NASA’s twin STEREO spacecraft caught this image of a comet impacting the sun. The comet apparently survived the intense heat of the sun's outer atmosphere – called the corona – and disappeared in the chromosphere, which is a thin layer of plasma found between the visible surface of the sun and the corona. Credit: NASA
By Denise Chow
SPACE.com Staff Writer
posted: 24 May 2010
05:56 pm ET
MIAMI – A comet plunging into the sun has been captured in 3-D as it hurtled along its kamikaze path for the first time, solar physicists announced Monday.
"We believe this is the first time a comet has been tracked in 3-D space this low down in the solar corona," said solar physicist Claire Raftery, a post-doctoral fellow at UC Berkeley.

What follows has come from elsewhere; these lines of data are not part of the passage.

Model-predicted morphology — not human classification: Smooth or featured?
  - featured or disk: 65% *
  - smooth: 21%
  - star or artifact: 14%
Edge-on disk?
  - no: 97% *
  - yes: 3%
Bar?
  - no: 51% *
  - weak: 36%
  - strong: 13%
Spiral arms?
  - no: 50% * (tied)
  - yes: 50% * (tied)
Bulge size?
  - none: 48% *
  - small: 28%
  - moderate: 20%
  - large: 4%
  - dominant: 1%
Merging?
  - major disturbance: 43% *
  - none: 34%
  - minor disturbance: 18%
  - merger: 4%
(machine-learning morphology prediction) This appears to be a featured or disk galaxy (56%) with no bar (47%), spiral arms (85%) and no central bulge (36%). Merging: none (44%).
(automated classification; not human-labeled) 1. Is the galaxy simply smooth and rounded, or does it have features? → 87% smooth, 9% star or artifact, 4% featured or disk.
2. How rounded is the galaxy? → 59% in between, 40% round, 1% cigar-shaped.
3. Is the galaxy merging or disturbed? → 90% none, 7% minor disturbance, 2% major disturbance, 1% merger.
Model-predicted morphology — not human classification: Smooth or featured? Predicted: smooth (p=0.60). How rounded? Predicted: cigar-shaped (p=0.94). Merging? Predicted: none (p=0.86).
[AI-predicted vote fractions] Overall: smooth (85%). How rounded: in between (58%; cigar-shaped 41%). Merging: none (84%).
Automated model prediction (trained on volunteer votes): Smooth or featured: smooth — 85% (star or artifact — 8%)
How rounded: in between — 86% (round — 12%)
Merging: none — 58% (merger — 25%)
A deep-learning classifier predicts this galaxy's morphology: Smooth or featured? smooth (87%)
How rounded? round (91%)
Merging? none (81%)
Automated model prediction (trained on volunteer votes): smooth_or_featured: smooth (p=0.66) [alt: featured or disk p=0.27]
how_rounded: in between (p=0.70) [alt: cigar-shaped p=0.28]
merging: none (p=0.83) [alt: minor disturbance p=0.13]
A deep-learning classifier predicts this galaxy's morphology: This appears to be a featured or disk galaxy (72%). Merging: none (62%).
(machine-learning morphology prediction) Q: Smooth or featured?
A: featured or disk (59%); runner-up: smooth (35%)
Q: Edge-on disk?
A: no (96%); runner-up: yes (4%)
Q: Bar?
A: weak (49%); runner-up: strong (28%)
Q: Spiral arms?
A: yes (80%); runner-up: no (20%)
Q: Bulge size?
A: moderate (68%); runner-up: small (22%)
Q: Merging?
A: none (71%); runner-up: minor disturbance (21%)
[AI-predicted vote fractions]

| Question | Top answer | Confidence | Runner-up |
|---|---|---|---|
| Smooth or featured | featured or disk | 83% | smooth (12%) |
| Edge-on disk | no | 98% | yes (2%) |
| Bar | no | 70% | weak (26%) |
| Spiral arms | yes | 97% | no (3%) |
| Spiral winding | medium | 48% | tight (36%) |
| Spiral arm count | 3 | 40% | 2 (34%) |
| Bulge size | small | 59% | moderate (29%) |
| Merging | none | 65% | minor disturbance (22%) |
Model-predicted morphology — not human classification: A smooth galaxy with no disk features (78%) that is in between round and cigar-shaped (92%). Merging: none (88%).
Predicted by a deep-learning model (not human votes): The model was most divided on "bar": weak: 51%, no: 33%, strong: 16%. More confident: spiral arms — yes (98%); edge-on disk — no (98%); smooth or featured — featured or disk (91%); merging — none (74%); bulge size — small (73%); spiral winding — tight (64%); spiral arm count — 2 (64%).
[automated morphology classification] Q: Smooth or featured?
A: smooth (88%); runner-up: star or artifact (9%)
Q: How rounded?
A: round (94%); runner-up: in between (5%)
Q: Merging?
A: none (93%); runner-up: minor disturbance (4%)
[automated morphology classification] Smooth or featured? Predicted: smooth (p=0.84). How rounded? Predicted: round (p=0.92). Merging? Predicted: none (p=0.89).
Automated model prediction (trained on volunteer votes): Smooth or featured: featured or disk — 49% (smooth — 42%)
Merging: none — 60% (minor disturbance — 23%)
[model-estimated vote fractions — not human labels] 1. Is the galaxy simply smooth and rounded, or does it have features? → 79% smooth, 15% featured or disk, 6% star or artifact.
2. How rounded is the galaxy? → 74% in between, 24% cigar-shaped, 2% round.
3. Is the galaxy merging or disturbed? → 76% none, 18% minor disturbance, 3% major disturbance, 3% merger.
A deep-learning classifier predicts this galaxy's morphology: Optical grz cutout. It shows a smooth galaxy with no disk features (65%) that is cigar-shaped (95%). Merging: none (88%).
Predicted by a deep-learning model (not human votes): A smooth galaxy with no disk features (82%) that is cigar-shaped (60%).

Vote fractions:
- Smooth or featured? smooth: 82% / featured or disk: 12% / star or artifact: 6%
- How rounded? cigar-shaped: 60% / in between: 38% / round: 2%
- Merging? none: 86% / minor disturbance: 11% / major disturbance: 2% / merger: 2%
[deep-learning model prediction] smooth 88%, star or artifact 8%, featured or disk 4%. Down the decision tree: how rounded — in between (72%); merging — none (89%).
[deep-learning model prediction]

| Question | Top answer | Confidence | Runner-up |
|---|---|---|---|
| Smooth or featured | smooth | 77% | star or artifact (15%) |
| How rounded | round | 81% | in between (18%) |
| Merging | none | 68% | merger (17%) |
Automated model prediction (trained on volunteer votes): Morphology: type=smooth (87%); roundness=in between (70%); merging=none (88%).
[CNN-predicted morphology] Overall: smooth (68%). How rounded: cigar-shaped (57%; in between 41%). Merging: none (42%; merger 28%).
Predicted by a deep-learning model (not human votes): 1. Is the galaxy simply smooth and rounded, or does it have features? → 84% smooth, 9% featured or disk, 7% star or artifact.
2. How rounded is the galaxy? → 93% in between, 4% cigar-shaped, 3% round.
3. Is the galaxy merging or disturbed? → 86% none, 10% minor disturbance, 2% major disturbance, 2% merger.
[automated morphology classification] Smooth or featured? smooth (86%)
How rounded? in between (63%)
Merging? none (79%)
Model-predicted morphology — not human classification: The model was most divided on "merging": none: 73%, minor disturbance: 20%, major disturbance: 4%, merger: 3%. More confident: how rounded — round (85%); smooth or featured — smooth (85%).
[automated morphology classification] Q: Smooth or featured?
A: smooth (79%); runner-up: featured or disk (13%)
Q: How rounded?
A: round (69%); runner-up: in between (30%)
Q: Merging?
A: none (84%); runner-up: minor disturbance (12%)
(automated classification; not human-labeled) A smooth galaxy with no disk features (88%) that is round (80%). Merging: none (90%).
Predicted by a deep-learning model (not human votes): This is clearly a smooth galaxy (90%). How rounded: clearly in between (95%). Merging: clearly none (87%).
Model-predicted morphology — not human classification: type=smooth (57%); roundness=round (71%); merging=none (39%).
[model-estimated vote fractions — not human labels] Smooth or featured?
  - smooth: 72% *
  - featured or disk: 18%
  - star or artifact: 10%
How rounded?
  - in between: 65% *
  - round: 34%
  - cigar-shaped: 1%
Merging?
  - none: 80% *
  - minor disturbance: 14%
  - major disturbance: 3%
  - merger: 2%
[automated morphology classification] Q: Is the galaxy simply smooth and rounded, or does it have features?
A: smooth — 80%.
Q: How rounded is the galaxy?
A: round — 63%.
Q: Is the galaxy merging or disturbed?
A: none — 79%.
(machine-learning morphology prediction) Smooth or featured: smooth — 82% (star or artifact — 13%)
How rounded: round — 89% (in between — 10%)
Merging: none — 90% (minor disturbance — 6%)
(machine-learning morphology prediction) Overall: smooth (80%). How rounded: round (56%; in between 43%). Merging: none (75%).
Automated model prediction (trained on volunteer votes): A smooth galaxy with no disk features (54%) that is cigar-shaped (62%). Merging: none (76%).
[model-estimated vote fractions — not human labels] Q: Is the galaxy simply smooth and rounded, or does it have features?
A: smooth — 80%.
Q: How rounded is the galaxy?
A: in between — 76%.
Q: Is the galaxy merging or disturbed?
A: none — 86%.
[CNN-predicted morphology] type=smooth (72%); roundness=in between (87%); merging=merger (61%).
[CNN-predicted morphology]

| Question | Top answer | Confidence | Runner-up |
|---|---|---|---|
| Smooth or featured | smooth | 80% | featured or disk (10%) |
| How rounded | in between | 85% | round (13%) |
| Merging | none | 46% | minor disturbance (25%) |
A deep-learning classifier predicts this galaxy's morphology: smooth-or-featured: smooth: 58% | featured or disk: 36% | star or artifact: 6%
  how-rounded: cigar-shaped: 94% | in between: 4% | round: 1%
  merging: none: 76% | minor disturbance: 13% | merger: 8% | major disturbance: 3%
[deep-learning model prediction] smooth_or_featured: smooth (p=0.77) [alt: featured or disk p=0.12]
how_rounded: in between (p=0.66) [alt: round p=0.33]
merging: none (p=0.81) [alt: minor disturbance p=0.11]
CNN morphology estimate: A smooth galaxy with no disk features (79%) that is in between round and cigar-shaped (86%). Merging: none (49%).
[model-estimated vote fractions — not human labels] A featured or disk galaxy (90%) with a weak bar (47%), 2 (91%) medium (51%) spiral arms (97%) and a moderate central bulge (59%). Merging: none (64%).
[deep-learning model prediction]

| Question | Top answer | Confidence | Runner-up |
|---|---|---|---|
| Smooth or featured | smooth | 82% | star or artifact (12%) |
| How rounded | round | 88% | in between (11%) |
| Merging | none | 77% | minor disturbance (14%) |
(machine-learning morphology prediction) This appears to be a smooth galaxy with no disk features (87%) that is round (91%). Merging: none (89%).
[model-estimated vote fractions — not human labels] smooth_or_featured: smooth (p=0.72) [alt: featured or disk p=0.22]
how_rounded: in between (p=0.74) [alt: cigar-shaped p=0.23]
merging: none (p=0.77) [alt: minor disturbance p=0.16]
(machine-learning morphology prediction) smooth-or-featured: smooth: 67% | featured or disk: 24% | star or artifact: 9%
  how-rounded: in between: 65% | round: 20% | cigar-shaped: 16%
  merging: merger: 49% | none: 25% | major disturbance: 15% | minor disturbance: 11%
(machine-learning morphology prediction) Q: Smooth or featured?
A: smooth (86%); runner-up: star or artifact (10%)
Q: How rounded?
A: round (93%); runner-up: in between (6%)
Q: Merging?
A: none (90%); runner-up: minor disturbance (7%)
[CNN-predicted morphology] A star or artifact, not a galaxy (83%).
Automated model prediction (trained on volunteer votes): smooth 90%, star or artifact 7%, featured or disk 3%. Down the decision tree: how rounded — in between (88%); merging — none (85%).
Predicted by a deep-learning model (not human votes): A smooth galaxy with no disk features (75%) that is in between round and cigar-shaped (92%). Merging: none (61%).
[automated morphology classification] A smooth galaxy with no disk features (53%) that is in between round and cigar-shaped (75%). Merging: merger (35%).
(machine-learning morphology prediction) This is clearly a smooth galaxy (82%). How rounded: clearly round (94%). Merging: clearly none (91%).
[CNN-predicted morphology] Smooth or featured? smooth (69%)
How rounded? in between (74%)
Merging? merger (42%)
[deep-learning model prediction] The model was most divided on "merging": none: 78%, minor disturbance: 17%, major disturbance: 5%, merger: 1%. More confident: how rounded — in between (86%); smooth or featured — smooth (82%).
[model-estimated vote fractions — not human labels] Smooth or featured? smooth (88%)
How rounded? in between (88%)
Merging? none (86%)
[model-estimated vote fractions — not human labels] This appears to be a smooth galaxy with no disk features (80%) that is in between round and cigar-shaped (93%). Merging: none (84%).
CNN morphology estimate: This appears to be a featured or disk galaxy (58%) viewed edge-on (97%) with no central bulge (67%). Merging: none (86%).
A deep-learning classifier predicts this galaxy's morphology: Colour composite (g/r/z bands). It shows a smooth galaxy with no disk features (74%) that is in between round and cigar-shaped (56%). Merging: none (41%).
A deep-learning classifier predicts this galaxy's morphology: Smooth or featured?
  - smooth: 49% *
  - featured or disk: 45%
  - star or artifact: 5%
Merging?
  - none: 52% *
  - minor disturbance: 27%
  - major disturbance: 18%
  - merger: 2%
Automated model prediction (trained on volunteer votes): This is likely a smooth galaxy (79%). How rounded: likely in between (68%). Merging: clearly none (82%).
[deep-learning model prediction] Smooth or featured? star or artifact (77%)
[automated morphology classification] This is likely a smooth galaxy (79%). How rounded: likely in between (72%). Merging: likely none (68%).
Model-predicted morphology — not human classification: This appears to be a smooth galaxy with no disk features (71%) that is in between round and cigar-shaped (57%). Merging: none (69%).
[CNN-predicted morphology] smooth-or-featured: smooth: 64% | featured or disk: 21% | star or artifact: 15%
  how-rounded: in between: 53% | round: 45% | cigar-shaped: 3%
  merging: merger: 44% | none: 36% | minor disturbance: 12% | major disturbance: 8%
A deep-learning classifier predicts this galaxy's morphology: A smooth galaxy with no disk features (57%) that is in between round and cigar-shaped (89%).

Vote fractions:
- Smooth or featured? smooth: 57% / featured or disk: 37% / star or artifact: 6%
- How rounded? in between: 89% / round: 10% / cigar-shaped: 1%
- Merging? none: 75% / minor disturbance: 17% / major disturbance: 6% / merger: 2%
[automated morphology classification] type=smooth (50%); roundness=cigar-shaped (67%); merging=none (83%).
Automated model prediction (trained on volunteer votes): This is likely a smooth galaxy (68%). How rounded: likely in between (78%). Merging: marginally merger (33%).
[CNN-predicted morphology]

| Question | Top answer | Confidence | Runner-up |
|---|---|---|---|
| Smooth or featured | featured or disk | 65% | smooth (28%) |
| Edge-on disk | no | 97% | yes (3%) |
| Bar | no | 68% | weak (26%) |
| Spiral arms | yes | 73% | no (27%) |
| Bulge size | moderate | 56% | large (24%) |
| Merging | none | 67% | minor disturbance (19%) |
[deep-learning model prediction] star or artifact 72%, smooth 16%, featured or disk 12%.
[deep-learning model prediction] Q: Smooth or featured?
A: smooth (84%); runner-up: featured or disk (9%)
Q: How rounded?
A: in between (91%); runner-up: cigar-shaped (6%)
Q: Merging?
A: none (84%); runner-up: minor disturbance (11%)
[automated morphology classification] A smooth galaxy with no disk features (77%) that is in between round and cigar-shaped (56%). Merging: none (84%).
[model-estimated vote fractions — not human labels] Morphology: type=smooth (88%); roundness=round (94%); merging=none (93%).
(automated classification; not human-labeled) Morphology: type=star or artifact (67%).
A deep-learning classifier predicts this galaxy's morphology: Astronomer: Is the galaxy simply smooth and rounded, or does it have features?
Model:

Four post-doctoral researchers at UC Berkeley's Space Science's Laboratory used instruments aboard NASA's Solar Terrestrial Relations Observatory (STEREO) spacecraft to track the so-called sun-grazing comet as it approached the sun. They were able to estimate an approximate time and place of impact.
NASA's STEREO mission, which launched in 2006, is actually made up of twin spacecraft that orbit the sun, one ahead of the Earth and one behind it, and provide stereo views of the sun.